A Stochastic Search for Test Assembly, Item Pool Analysis, and Design (RR 04-01)
The problems of item pool analysis and design are the subject of many recent studies. The rationale for this type of research is to increase the usability of existing item pools and to decrease the cost of designing new items. Clearly these are crucial problems for all testing agencies.
This paper demonstrates that a stochastic search technique allows for the solution of various item pool analysis and design problems. Stochastic search refers to a family of approaches that allows for the introduction of random noise into the model and/or search strategy being developed. The problems addressed in this paper are as follows:
Comparison of two pools: Given two different item pools, identify the strengths and weaknesses of the pool characteristics from the test assembly point of view.
Constraint difficulty and relaxation: Given an item pool and test assembly constraints, identify the most difficult constraint(s), that is, the constraints that prevent the assembly of additional test forms. Explore how relaxation of those constraints impacts the number of feasible forms available from the pool.
Designing new items: Given pool and test assembly constraints, determine the properties of the items that should be added to a pool in order to acquire more test forms.

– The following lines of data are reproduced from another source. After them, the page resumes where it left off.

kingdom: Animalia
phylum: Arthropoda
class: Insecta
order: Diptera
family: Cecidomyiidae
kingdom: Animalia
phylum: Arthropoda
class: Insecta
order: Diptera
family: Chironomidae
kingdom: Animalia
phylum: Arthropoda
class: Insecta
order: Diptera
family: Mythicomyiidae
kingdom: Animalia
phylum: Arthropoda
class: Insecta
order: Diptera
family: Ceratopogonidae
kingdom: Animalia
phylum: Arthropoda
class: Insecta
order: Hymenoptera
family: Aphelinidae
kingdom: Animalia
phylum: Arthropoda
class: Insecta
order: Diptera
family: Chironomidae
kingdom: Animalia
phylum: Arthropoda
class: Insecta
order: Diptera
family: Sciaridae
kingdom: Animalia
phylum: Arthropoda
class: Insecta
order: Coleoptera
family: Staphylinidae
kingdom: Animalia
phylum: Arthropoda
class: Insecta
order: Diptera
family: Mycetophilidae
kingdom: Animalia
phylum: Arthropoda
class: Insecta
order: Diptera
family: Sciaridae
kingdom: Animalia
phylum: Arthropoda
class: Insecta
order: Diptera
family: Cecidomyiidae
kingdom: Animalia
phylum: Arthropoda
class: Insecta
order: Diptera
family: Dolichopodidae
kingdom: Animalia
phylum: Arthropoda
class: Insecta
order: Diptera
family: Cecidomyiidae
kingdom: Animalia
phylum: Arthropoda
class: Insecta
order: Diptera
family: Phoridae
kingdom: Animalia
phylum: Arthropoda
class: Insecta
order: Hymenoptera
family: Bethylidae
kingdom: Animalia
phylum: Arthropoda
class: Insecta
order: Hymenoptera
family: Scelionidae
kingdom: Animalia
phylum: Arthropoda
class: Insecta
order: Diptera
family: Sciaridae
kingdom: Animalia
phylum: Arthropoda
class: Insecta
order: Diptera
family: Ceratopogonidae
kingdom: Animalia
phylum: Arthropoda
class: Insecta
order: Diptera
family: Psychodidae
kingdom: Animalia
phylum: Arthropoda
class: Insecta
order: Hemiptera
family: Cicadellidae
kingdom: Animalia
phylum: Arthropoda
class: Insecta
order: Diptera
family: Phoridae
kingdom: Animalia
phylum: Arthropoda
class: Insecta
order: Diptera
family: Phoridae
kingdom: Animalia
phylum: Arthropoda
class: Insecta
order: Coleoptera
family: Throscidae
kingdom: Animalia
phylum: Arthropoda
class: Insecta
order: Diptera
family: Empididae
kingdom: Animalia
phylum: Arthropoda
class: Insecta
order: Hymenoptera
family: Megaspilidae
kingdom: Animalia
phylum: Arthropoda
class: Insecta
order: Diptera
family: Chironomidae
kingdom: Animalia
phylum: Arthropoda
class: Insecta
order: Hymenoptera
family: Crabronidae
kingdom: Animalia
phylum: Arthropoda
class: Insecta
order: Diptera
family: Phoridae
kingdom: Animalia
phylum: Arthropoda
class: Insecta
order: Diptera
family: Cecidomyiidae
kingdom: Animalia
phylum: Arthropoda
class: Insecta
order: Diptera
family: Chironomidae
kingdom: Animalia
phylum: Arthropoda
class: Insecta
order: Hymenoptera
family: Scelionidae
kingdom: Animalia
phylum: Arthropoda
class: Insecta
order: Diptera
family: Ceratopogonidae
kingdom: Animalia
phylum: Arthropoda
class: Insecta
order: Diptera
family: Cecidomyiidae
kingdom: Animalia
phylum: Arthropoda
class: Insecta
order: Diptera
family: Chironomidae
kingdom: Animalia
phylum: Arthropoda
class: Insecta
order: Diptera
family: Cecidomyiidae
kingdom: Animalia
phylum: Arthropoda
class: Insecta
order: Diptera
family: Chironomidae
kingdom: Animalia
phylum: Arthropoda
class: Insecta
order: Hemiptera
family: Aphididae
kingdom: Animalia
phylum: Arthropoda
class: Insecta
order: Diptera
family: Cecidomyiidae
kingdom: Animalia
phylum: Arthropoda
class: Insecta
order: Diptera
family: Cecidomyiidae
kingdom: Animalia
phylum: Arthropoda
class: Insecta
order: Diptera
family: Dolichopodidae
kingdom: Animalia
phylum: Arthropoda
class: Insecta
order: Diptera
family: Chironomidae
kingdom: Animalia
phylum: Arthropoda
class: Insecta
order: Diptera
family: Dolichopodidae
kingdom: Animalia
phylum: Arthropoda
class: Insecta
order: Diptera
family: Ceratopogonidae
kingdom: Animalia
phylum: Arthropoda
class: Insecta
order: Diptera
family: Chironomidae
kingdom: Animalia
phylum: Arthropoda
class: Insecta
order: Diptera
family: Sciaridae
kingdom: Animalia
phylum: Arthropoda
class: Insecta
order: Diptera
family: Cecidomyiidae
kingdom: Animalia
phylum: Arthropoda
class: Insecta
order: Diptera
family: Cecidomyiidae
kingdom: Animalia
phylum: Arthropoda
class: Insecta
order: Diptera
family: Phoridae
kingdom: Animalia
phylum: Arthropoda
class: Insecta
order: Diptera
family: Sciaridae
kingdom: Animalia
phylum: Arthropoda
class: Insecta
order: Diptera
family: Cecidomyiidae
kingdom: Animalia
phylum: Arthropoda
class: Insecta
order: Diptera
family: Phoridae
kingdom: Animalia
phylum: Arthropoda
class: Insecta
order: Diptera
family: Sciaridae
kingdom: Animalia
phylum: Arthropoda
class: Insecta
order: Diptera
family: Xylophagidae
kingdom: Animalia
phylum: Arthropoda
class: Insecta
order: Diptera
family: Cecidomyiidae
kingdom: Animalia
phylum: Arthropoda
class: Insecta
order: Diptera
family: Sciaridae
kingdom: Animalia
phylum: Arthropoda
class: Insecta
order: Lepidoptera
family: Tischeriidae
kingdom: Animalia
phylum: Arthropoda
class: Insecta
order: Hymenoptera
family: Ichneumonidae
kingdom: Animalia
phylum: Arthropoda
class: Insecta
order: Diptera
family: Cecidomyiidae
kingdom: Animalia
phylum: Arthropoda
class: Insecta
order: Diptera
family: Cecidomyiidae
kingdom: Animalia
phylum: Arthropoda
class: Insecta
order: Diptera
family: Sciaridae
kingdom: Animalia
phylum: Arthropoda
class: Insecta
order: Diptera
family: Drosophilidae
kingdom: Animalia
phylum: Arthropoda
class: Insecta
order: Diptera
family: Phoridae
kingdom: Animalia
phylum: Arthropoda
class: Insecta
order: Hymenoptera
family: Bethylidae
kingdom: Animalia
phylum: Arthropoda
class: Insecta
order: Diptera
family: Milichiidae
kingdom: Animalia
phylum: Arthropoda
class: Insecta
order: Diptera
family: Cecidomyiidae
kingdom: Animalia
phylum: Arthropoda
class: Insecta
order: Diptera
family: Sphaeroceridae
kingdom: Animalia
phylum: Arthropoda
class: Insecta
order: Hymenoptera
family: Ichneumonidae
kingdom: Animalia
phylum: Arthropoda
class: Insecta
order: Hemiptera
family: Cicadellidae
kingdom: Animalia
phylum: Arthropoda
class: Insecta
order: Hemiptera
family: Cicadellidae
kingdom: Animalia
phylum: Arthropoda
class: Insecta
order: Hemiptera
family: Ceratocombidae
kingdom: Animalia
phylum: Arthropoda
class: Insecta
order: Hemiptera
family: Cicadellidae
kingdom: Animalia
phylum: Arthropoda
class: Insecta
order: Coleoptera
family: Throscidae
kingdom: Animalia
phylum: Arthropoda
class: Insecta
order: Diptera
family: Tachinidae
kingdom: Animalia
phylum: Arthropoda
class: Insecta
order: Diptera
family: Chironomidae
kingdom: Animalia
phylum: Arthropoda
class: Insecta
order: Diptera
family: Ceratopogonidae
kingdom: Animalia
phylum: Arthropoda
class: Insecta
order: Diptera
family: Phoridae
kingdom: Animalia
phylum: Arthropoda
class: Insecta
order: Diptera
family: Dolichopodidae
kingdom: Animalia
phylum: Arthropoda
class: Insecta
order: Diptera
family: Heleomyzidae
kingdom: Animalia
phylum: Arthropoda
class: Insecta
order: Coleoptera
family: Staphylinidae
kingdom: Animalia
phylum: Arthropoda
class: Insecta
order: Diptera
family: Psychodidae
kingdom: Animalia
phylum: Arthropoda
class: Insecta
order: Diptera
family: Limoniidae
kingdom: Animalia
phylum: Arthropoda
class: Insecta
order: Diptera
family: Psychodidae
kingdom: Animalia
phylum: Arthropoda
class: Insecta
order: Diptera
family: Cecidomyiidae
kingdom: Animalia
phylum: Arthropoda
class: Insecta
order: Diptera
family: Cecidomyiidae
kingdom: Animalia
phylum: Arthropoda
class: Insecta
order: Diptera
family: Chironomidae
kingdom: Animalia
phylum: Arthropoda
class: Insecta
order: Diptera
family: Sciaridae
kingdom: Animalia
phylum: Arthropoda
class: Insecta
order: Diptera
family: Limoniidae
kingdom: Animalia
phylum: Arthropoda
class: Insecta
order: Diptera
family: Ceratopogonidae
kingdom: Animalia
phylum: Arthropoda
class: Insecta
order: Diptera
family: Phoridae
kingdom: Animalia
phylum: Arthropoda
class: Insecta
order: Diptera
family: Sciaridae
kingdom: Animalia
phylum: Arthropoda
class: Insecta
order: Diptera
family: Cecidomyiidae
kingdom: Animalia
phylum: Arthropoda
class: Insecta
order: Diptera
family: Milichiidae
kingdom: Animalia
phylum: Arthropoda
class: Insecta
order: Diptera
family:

The paper employs stochastic search techniques to assemble linear standardized tests where the properties of the constraints are used to guide the search. The nature of the random search provided efficient and elegant solutions to the above problems.
The theoretical results of this paper can be used either for development of paper-and-pencil tests or computerized adaptive tests (CAT). Based on methods described in this paper, software tools were developed for assembling Law School Admission Test (LSAT) forms, extracting multiple disjoint LSAT forms, and determining the characteristics that new items to the pool should have in order to obtain additional LSAT forms from the pool.